Royce, birey ve Mutlak arasında var olması gerektiğini iddia ettiği ilişkiyi sadâkat (İng. loyalty) adını verdiği kilit kavram çerçevesinde pratik alana taşır. Her bakımdan mükemmel olan Mutlak ile sınırlı, eksik, aciz ve günahkâr olan birey arasındaki ilişki, ancak bireyin belli bir yaşam planı ya da tasarısına iradi ve istekli bir şekilde bağlı kalması ile kurulabilir.

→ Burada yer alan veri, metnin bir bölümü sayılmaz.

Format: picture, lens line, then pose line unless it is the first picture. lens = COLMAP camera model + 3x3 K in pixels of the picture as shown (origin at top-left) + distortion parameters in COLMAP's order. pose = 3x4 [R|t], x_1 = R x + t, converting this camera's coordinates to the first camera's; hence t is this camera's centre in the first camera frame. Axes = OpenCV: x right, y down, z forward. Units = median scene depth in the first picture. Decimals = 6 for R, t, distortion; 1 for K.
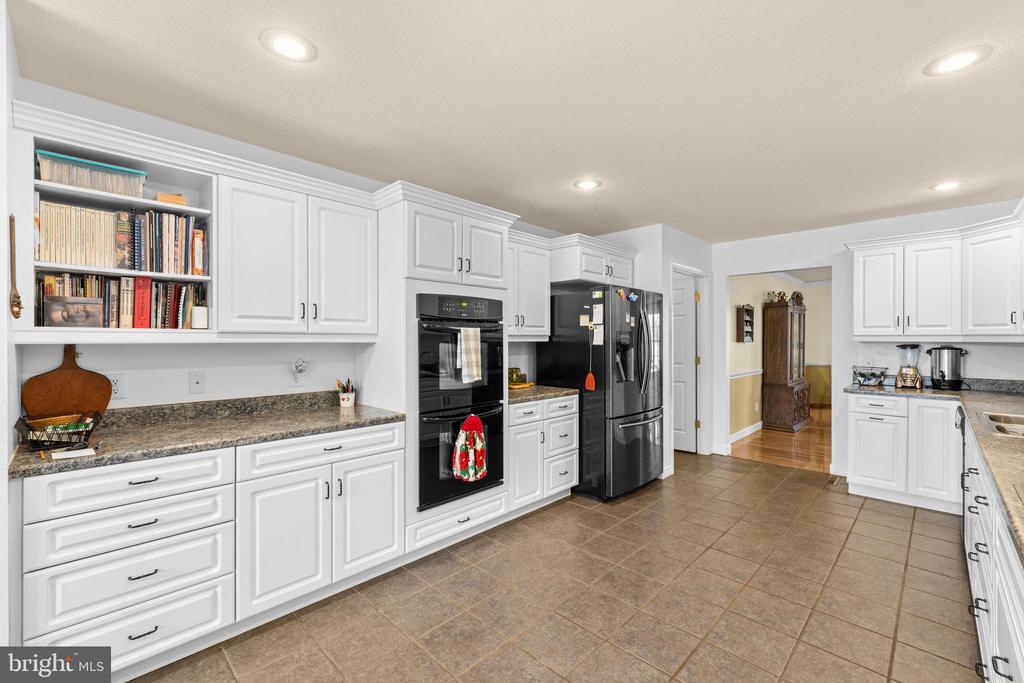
lens RADIAL K [[431.7, 0, 507.4], [0, 431.7, 340.3], [0, 0, 1]] dist [0.001822, -0.001646]
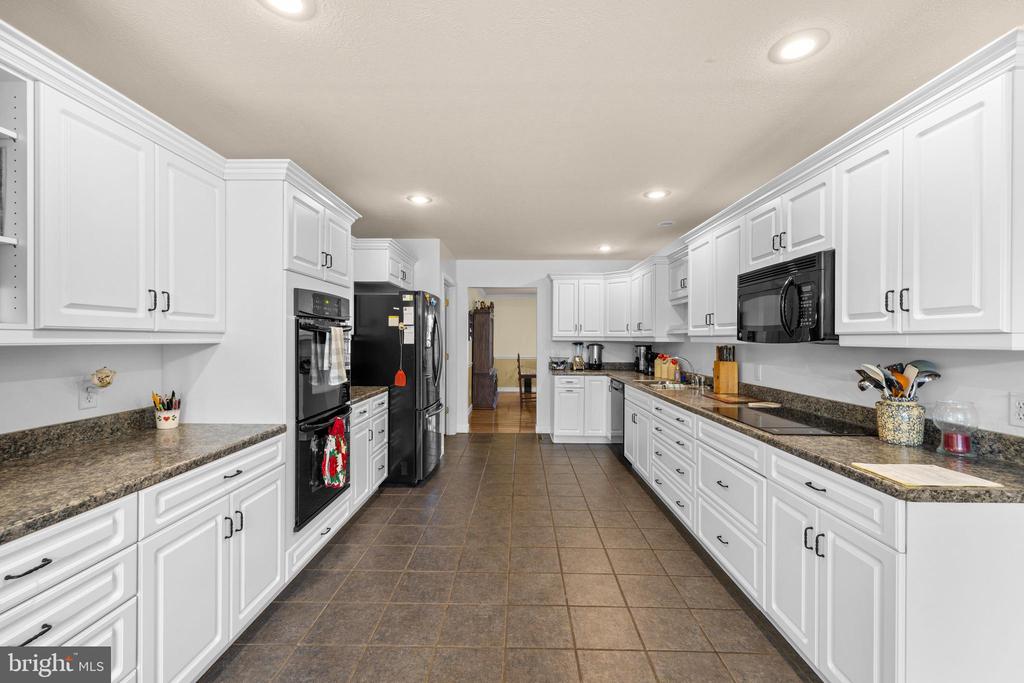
lens RADIAL K [[431.7, 0, 509.6], [0, 431.7, 338.7], [0, 0, 1]] dist [0.001822, -0.001646]
pose [[0.724554, 0.001750, 0.689216, -0.412376], [-0.001994, 0.999998, -0.000443, -0.003302], [-0.689215, -0.001053, 0.724556, 0.038801]]
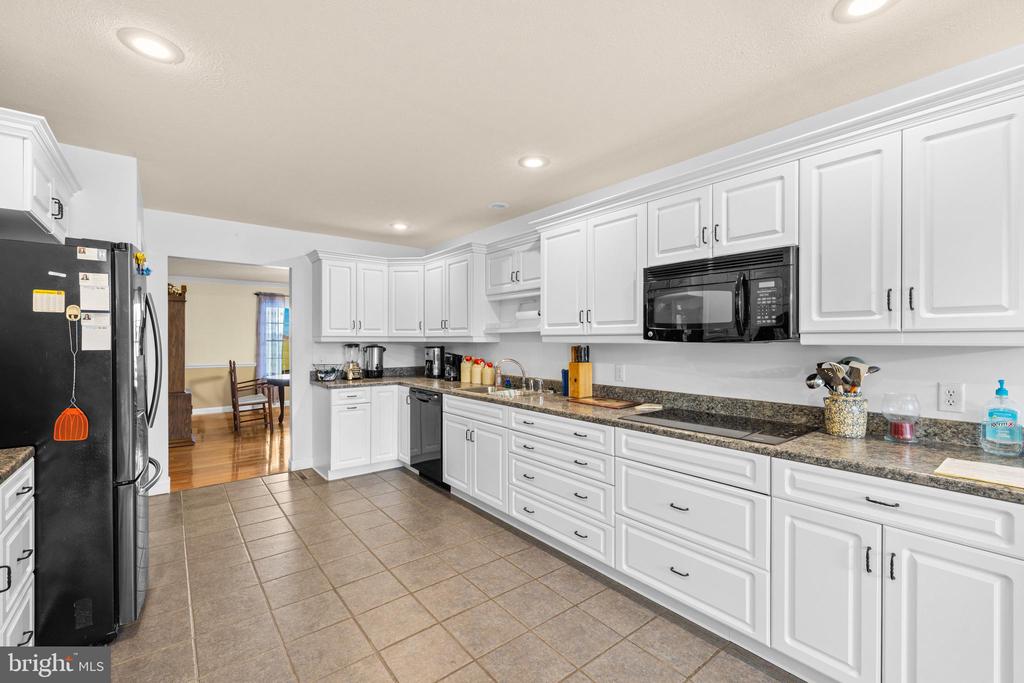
lens RADIAL K [[431.7, 0, 510.4], [0, 431.7, 342.2], [0, 0, 1]] dist [0.001822, -0.001646]
pose [[0.114001, -0.006634, 0.993458, -0.291141], [0.002404, 0.999977, 0.006401, -0.002188], [-0.993478, 0.001659, 0.114015, 0.508927]]
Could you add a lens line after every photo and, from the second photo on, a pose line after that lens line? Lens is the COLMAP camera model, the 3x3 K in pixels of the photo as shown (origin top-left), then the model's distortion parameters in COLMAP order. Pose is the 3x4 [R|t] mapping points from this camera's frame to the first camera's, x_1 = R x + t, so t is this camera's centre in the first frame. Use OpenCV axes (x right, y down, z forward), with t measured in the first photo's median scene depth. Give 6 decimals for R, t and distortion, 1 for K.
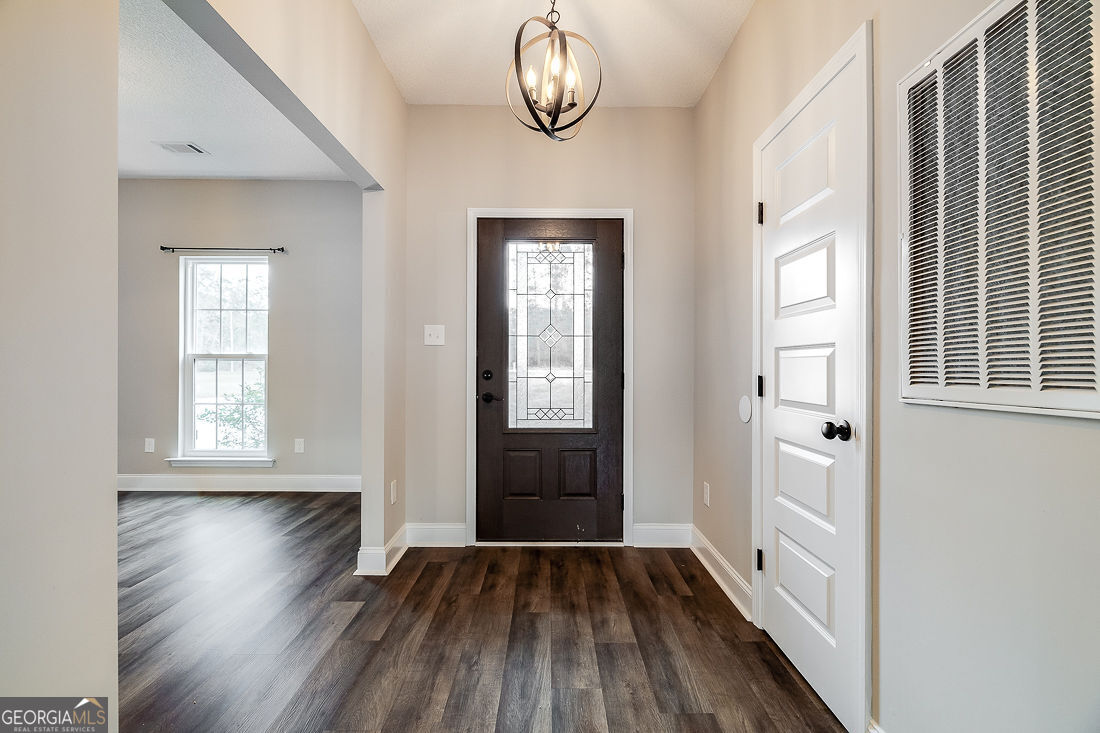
lens RADIAL K [[465.0, 0, 548.9], [0, 465.0, 367.4], [0, 0, 1]] dist [-0.000935, -0.000178]
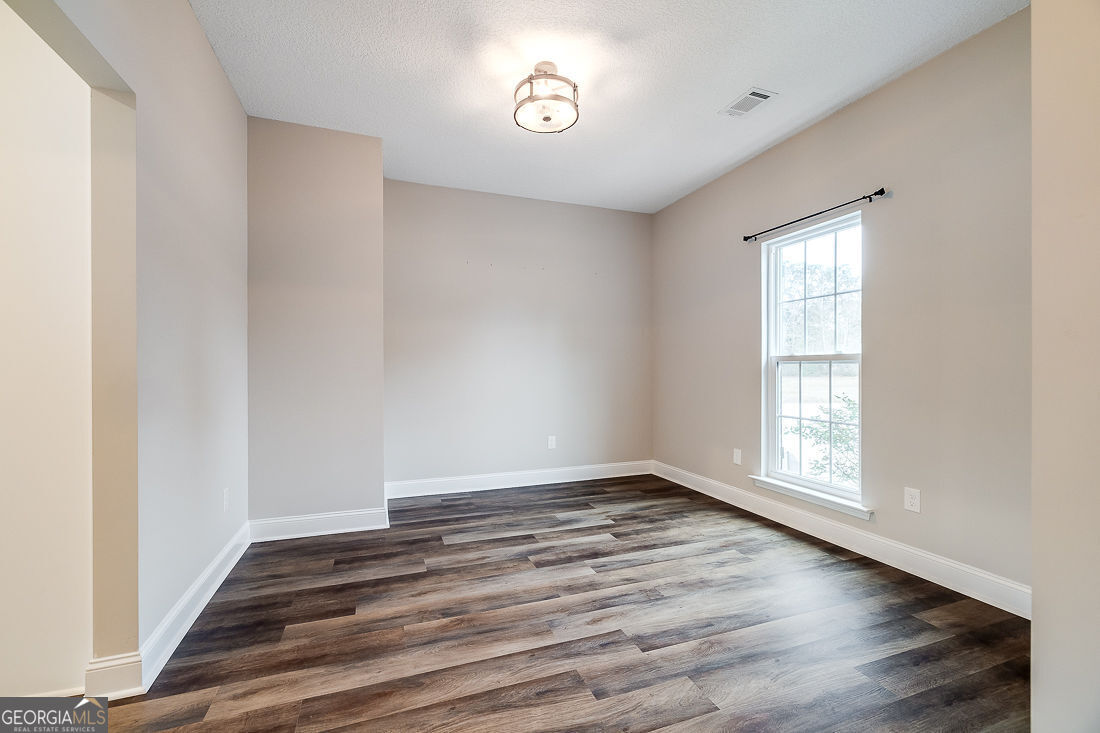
lens RADIAL K [[465.0, 0, 548.9], [0, 465.0, 367.4], [0, 0, 1]] dist [-0.000935, -0.000178]
pose [[0.345371, -0.006325, -0.938445, -0.122940], [-0.000953, 0.999974, -0.007091, -0.002212], [0.938466, 0.003343, 0.345356, 0.332421]]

Royce’a göre, birey iradi bir varlıktır ve her birey kendi otonomisi vasıtasıyla hareket ettiğinde ‘varlığın birliği’ ilkesi gereği ortak duygu ve düşüncelere ulaşacak ve bunlara sadâkatle bağlı kaldığı sürece de hayatını anlamlı bir hale getirecektir. Başka bir ifade ile birey, sadık eylemleri vasıtasıyla dini hakikatleri keşfedecek, onlara sadık bir adanma ile bağlandıkça yani bir cemaatin üyesi oldukça da anlam bilmecesini çözebilecektir.

KAYNAKÇA

Bilgin, Önder. Sadakat Ahlâkı (Yayımlanmış Doktora Tezi) Ankara: Aktif Düşünce Yayınları, 2014.

Koç, Emel. Josiah Royce. Ankara: Barış Kitap, 2012.

Möngü, Bahtinur. Josiah Royce’un Metafiziği (Yayımlanmış Doktora Tezi).  İstanbul: Kriter Yayınları, 2019.